'''

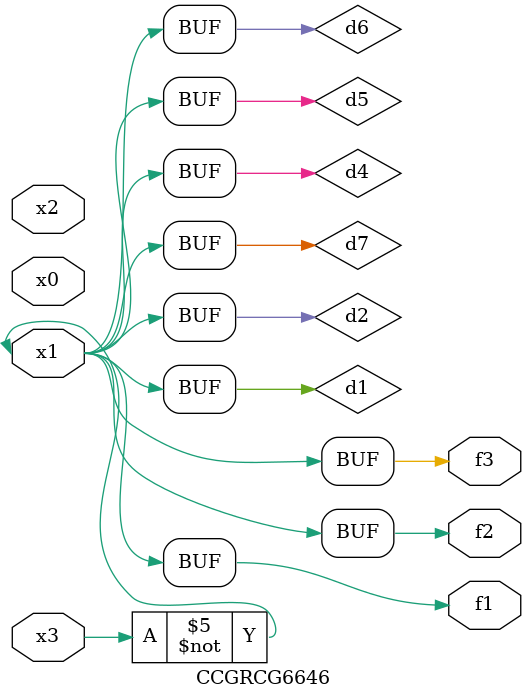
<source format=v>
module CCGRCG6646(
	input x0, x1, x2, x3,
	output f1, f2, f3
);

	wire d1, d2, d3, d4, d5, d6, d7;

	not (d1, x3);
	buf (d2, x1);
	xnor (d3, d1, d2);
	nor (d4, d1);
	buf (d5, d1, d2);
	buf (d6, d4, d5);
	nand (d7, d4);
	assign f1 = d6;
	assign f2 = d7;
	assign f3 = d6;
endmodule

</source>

'''
'''

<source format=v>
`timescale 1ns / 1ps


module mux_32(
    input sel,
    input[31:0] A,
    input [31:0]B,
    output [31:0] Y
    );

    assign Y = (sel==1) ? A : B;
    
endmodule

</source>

'''

=== Written task ===
Find the string "assign" in the listing and return every line that holds it.

=== Completed task ===
	assign f1 = d6;
	assign f2 = d7;
	assign f3 = d6;
    assign Y = (sel==1) ? A : B;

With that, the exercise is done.